В Архангельске Глеб Алексеев сразу проникся сочувствием к моей если не сломленной, то, во всяком случае, надломленной судьбе. На словах он его не выражал. Я только видел, с какой ласковой грустью задерживался на мне его всех и вся изучающий взгляд. А вот о моей матери он писал мне в Архангельск, не боясь показаться сентиментальным: «Не могу смотреть на Вашу маму без ощущения слезы в горле…»
Глеба связывала любовь-дружба с его матерью до самой ее кончины. Он часто ездил на кладбище, обкладывал ее могилу дерном, сажал в ограде и на могиле цветы. Он знал о моей дружбе с матерью. «Вот такой же любовью, как Вы, любил и я свою мать – самого близкого мне человека на всей земле», – писал он мне тогда же.
В Архангельске Елена Михайловна Тагер предупреждала меня:
– У Глеба Алексеева такая биография, что в нее жутко вглядываться…
Намекала Елена Михайловна на то, что Глеб Алексеев, белый офицер, после войны очутился в Югославии, потом в Германии, выпустил там книгу о разложении эмиграции «Мертвый бег», переизданную затем у нас с благосклонным предисловием Мещерякова, одним из первых писателей-эмигрантов вернулся в Советский Союз, и здесь Борис Пильняк, вместе с которым Глеб Алексеев до революции начинал свой литературный путь, свел его с «Яшей» Аграновым.
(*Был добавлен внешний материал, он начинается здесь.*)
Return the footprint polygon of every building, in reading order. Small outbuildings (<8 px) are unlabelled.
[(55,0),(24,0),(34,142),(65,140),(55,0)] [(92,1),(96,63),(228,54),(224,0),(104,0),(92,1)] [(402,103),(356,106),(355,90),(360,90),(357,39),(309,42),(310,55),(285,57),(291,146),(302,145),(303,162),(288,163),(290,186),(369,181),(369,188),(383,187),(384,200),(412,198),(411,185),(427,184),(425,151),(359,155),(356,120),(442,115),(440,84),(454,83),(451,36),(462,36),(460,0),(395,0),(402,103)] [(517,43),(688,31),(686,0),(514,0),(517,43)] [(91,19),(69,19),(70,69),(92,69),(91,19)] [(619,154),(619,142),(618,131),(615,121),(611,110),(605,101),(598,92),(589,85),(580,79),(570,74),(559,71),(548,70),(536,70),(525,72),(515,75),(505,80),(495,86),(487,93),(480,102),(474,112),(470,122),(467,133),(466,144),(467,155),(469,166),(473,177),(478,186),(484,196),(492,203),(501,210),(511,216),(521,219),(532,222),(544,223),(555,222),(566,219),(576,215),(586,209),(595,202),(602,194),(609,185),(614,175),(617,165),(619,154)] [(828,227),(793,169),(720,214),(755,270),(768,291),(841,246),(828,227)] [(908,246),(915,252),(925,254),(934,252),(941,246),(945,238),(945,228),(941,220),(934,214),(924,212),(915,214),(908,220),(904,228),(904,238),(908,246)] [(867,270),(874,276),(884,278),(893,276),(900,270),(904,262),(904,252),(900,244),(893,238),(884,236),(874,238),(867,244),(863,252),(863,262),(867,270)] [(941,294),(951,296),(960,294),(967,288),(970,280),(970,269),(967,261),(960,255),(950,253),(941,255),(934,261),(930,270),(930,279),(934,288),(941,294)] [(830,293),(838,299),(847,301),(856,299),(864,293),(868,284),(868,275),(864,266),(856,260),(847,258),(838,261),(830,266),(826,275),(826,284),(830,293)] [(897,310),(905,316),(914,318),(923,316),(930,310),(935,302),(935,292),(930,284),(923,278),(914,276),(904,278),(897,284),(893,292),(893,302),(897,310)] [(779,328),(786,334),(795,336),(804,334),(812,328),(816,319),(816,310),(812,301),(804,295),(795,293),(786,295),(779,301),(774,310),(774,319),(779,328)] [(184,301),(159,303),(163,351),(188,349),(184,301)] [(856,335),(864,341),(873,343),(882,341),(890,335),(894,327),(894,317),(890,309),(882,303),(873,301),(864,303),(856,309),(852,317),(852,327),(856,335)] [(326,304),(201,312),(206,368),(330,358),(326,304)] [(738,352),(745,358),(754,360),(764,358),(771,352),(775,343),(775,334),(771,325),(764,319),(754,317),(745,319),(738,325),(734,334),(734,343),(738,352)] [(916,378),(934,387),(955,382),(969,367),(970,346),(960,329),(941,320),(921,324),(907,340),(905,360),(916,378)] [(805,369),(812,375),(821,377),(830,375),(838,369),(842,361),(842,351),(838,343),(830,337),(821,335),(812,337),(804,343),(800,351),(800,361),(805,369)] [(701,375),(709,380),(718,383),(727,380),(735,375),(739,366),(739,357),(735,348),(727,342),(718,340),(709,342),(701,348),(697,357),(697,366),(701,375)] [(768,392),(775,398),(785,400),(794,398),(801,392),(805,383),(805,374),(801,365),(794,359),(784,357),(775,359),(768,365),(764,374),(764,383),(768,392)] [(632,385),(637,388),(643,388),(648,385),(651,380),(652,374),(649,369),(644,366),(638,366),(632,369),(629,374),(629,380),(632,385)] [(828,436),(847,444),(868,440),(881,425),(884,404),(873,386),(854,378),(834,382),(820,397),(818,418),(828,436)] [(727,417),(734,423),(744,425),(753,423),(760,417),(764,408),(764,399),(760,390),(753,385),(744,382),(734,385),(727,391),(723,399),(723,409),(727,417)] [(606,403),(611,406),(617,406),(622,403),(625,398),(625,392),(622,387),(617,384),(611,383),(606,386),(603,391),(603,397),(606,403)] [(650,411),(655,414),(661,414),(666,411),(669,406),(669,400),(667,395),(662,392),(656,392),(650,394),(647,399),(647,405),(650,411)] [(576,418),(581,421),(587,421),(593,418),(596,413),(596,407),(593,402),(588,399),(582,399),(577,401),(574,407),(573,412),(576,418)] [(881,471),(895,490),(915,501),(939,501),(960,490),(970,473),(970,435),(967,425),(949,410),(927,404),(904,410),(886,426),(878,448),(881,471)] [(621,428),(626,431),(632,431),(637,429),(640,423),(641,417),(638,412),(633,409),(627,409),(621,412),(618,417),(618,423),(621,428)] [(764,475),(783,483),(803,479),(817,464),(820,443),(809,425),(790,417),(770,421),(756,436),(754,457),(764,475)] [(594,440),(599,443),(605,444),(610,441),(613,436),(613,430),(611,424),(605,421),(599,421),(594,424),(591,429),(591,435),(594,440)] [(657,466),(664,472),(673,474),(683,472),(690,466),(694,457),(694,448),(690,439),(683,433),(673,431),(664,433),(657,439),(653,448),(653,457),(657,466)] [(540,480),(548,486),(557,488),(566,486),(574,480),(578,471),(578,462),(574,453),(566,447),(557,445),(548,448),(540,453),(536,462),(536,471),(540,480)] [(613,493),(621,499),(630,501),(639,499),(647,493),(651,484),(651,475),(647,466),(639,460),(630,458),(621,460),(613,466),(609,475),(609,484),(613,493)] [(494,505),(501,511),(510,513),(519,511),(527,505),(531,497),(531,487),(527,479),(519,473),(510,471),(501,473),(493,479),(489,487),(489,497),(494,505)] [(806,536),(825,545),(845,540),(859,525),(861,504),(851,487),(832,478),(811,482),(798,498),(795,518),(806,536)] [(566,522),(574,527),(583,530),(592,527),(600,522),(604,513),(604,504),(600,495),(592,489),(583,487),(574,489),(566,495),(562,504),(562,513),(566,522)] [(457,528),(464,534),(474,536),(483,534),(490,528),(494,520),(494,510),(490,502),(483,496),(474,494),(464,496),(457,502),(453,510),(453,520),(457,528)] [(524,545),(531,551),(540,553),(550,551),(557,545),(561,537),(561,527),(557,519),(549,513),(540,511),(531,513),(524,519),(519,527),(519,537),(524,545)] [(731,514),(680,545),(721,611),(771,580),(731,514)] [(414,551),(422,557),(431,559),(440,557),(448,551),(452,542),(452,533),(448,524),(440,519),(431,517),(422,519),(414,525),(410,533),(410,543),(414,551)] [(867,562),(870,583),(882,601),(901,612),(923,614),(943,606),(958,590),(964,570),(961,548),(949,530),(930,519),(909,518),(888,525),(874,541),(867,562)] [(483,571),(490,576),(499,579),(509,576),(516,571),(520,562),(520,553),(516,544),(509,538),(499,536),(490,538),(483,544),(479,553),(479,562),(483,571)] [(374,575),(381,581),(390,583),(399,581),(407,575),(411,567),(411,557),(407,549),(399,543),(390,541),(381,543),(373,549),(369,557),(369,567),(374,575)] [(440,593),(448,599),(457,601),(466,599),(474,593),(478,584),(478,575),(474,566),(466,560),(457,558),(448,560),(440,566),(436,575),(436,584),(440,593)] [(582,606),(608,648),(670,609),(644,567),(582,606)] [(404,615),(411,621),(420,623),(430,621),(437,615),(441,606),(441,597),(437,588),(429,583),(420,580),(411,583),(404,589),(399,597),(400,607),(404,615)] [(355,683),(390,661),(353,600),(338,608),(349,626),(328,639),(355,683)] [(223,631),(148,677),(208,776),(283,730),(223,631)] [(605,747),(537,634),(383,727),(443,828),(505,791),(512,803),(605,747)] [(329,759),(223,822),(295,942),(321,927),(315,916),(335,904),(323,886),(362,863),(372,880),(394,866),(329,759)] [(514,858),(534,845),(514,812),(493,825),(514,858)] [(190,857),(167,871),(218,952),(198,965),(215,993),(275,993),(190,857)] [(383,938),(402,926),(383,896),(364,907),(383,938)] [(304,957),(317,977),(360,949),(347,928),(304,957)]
Алексеев и Пильняк бывали у «Яши», «Яша» бывал у них.
Об одном приключении, связанном с Аграновым, Глеб мне рассказал.
Однажды дамский угодник Агранов на вечеринке у Глеба попросил его на следующую вечеринку пригласить Валентину Александровну Дынник, критика и историка французской литературы, жену фольклориста Юрия Матвеевича Соколова. Глеб обещал– Зверь побежал прямехонько на ловца. Несколько дней спустя Глеб Алексеев, проходя по зале Дома Герцена, во всю ширину которой был накрыт стол для банкета, встретился лицом к лицу с Валентиной Дынник – и давай расстилаться перед ней мелким бесом:
– Валентина Александровна! Красивая женщина! В следующую субботу у меня соберется народ, и я был бы счастлив видеть вас в моей избушке на Башиловке. Обещали прийти Пильняк, Костя Большаков, Сережа Буданцев… С вами мечтает познакомиться Яков Саулович Агранов – он тоже у меня будет…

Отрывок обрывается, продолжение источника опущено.